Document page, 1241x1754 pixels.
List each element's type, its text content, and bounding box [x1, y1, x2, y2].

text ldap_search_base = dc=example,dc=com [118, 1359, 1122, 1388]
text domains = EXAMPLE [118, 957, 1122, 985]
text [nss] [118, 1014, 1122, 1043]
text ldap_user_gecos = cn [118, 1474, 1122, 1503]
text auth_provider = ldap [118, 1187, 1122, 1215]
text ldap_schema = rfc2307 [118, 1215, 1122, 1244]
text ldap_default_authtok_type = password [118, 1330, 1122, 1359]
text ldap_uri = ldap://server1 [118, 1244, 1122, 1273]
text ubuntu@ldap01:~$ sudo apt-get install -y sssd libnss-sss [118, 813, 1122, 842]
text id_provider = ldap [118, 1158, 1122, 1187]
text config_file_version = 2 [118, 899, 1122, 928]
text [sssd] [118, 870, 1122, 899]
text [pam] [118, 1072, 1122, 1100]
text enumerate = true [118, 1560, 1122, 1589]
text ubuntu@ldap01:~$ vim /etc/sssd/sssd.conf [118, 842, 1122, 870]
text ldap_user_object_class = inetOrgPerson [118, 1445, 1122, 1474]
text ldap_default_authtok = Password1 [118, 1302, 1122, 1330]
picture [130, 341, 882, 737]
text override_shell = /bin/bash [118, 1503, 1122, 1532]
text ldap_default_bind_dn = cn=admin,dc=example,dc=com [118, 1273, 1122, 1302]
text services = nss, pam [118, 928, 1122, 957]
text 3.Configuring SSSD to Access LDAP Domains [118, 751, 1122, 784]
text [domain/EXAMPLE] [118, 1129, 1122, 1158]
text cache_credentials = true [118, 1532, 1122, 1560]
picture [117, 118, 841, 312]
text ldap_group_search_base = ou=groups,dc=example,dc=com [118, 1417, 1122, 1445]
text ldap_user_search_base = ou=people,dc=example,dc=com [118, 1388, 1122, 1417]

++++++

• _TASK REQUIREMENTS_: Return all of the rows above unchanged, keeping every character and line as it appears.

• _RESULT_:
Document page, 1241x1754 pixels.
List each element's type, its text content, and bounding box [x1, y1, x2, y2].

text ldap_search_base = dc=example,dc=com [118, 1359, 1122, 1388]
text domains = EXAMPLE [118, 957, 1122, 985]
text [nss] [118, 1014, 1122, 1043]
text ldap_user_gecos = cn [118, 1474, 1122, 1503]
text auth_provider = ldap [118, 1187, 1122, 1215]
text ldap_schema = rfc2307 [118, 1215, 1122, 1244]
text ldap_default_authtok_type = password [118, 1330, 1122, 1359]
text ldap_uri = ldap://server1 [118, 1244, 1122, 1273]
text ubuntu@ldap01:~$ sudo apt-get install -y sssd libnss-sss [118, 813, 1122, 842]
text id_provider = ldap [118, 1158, 1122, 1187]
text config_file_version = 2 [118, 899, 1122, 928]
text [sssd] [118, 870, 1122, 899]
text [pam] [118, 1072, 1122, 1100]
text enumerate = true [118, 1560, 1122, 1589]
text ubuntu@ldap01:~$ vim /etc/sssd/sssd.conf [118, 842, 1122, 870]
text ldap_user_object_class = inetOrgPerson [118, 1445, 1122, 1474]
text ldap_default_authtok = Password1 [118, 1302, 1122, 1330]
picture [130, 341, 882, 737]
text override_shell = /bin/bash [118, 1503, 1122, 1532]
text ldap_default_bind_dn = cn=admin,dc=example,dc=com [118, 1273, 1122, 1302]
text services = nss, pam [118, 928, 1122, 957]
text 3.Configuring SSSD to Access LDAP Domains [118, 751, 1122, 784]
text [domain/EXAMPLE] [118, 1129, 1122, 1158]
text cache_credentials = true [118, 1532, 1122, 1560]
picture [117, 118, 841, 312]
text ldap_group_search_base = ou=groups,dc=example,dc=com [118, 1417, 1122, 1445]
text ldap_user_search_base = ou=people,dc=example,dc=com [118, 1388, 1122, 1417]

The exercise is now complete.